A epilepsia abdominal é uma causa incomum de dor abdominal recorrente.1,2 Caracteriza-se por episódios paroxísticos de dor abdominal, diversas queixas abdominais, anomalias definitivas do EEG e resposta favorável à introdução de fármacos para epilepsia.1

Descrevemos quatro pacientes, com dor abdominal recorrente, sem sintomas associados óbvios sugestivos de anormalidades do sistema nervoso central, mas cada um apresentava anormalidades do EEG definitivo e resposta favorável à introdução de drogas anticonvulsivantes.

Um menino de 15 anos de idade apresentou episódios recorrentes de dor e vômito abdominal nos últimos 12 anos. A dor foi localizada na região epigástrica e sua duração variou de 30 min a 1 h. Os paroxismos foram de início súbito e diminuíram espontaneamente. Os episódios ocorreram a cada 3-4 meses, seguidos de letargia.

Em investigação, o estudo do bário gastrointestinal mostrou características sugestivas de inverso duodenal.

Apesar de realizar uma laparotomia exploratória, notou-se que além de ter mal-estria intestinal, o paciente também apresentava múltiplas bandas congênitas com aderências. Foram realizadas gastrojejunostomia e adhesionólise.
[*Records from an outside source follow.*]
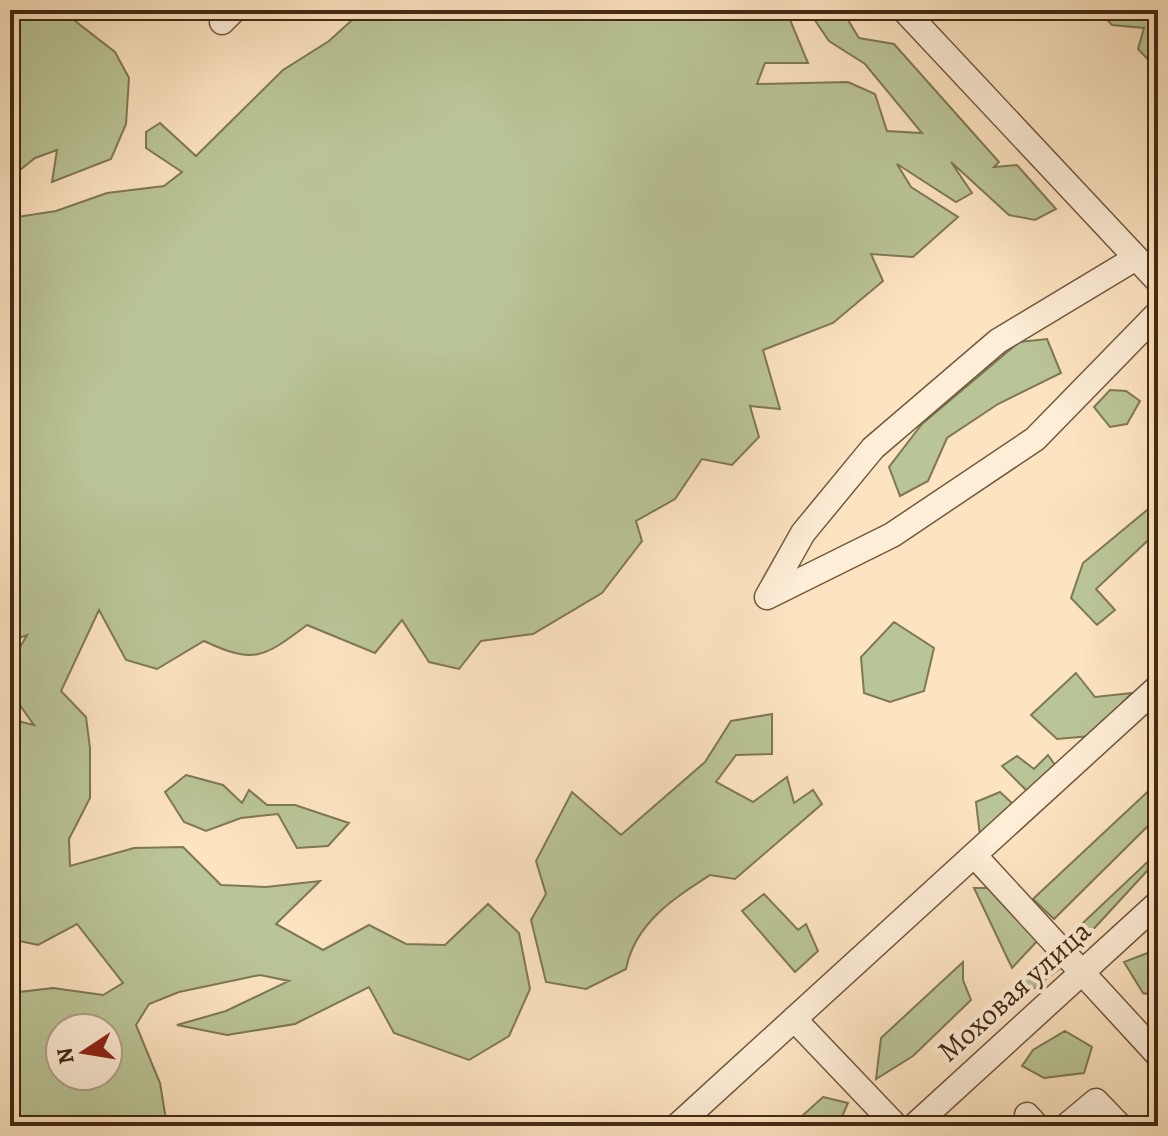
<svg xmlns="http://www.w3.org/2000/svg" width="1168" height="1136" viewBox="0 0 1168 1136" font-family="Alegreya,serif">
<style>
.green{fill:#bac597;stroke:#7f7854;stroke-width:2;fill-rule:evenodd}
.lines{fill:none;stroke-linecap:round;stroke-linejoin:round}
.minor-casing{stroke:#72583e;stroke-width:27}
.minor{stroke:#feedd7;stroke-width:24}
.labels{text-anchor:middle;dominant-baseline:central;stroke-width:8;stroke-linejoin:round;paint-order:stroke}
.street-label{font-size:30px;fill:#442a12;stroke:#feedd7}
</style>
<rect width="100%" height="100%" fill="#fde4c1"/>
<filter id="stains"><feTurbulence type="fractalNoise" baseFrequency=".0025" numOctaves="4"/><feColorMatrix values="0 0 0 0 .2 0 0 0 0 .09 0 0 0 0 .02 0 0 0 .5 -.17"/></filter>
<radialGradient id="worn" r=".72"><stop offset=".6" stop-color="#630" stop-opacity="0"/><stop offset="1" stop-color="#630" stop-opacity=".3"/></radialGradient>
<!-- green -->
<path class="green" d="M 10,10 L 61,10 L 115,52 L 129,78 L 126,124 L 111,159 L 52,182 L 57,150 L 35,158 L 10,178 Z
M 363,10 L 786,10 L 808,63 L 765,63 L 757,84 L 848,82 L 875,94 L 887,131 L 922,133 L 865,64 L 829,41 L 808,10 L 842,10 L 859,38 L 894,44 L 999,162 L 994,167 L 1017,165 L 1056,209 L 1035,220 L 1009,215 L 951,162 L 972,193 L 956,202 L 897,164 L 911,187 L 958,217 L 913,257 L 871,254 L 883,281 L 833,323 L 763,350 L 780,409 L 750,406 L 759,437 L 732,465 L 702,459 L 675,499 L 636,521 L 642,541 L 602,593 L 533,634 L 481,641 L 459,669 L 429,662 L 402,620 L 375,653 L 307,625 C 264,657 255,665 204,641 L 157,669 L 126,660 L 99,610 L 61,691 L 86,717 L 90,748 L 90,798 L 69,839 L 70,866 L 134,848 L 183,847 L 221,885 L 266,887 L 320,881 L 276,924 L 323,950 L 369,925 L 406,944 L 445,945 L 488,904 L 519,933 L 530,989 L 509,1036 L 469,1060 L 394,1033 L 369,987 L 295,1024 L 227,1035 L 177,1025 L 226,1011 L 289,981 L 260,975 L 179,992 L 149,1004 L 136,1025 L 160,1083 L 167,1126 L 10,1126 L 11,993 L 53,988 L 103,995 L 123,983 L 77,924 L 38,945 L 10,939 L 10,719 L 34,725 C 5,685 1,680 27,635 L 10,641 L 10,218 L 56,211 L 107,193 L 164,186 L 182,172 L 146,148 L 146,132 L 160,123 L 196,156 L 283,70 L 329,41 ZM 60,1028 L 108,1028 L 108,1076 L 60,1076 Z
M 1098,10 L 1158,10 L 1158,70 L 1138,49 L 1144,28 L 1112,25 Z
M 1047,339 L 1061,373 L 998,404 L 947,438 L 928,481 L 900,496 L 889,467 L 922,424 L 1019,342 Z
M 1110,390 L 1126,391 L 1140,401 L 1127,424 L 1110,427 L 1094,407 Z
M 1158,501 L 1158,531 L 1096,589 L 1115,610 L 1097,625 L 1071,598 L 1083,563 Z
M 894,622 L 934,648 L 924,691 L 890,702 L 864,693 L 861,657 Z
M 1076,673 L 1095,697 L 1132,693 L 1091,736 L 1057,739 L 1031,715 Z
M 772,714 L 772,754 L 736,755 L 716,782 L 753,802 L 787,777 L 794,803 L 813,790 L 822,804 L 735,879 L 710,875 C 673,899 635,923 626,969 L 586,989 L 546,982 L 531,920 L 546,894 L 536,861 L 572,792 L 621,835 L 705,762 L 731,721 Z
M 1048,755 L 1055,765 L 1027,791 L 1002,766 L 1017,756 L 1034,769 Z
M 186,775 L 223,785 L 242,803 L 249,790 L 267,805 L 295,805 L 349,823 L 328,846 L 297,848 L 278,814 L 241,818 L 206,831 L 184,822 L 165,792 Z
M 1158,782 L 1158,816 L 1054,919 L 1033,899 Z
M 1000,792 L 1013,804 L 980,836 L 976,802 Z
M 1158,852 L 1158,859 L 1088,935 L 1069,936 Z
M 974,888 L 992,888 L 1039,939 L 1012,968 Z
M 764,894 L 798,930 L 806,924 L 818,951 L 795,972 L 742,911 Z
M 1158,949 L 1158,996 L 1143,993 L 1124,962 Z
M 1054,950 L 1063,966 L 1028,993 L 1016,988 Z
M 963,962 L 963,980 L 971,1000 L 913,1056 L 876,1079 L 881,1038 Z
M 1065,1031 L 1092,1047 L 1084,1073 L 1044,1078 L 1022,1066 L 1033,1050 Z
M 823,1097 L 848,1103 L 838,1126 L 791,1126 Z"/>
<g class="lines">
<!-- minor casing -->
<g class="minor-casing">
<path id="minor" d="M 904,10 L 1158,281
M 222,22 L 234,10
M 767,597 L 803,533 L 873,448 L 998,341 L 1136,258
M 767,597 L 892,535 L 1035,439 L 1158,313
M 974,855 L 1158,1055
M 794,1019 L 896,1126
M 1027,1115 L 1037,1126
M 677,1126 L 1158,687
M 914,1126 L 1158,903
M 1066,1126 L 1096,1101 L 1120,1126"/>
</g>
<!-- minor -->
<use href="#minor" class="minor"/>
</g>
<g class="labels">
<!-- street labels -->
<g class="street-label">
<text transform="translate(1014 991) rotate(-42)">Моховая улица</text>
</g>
</g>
<!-- margin -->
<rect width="1168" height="1136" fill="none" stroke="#fde4c1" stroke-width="40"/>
<rect x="12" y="12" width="1144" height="1112" fill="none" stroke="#442a12" stroke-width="4"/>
<rect x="20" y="20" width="1128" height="1096" fill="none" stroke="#442a12" stroke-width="2"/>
<!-- north arrow -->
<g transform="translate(84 1052) rotate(258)"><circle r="38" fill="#feedd7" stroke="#b49f88" stroke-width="2"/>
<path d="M0-6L14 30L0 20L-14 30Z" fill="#8f2418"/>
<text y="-12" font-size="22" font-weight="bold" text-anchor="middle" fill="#442a12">N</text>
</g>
<rect width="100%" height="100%" filter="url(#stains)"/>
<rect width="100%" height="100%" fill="url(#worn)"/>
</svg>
Durante o acompanhamento pós-operatório, a paciente voltou a desenvolver sintomas de dor abdominal e vômitos.

Foi realizada tomografia computadorizada do cérebro, que foi normal. No entanto, o registro do EEG mostrou descarga de convulsão focal temporal direita com generalização, com disfunção cortical difusa na forma de retardo (fig. 11). Foi realizada uma RM do cérebro, que se mostrou normal.

Figure 1 Registro de EEG Desperto mostrando alta voltagem de desaceleração generalizada.

O paciente iniciou o tratamento com oxcarbazepina e permaneceu assintomático por 6 meses. Ele novamente teve uma recaída dos sintomas. Duvidando da sua conformidade com o regime medicamentoso, o nível sérico de oxcarbazepina foi testado e considerado subterapêutico. Foi realizado um EEG repetido, que mostrou explosões de ondas agudas paroxísticas difusas (fig. 22). Ele reiniciou o tratamento com oxcarbazepina e subseqüentemente seus sintomas diminuíram.

Registro de EEG mostrando pico focal e descarga de onda com reversão de fase do temporal direito.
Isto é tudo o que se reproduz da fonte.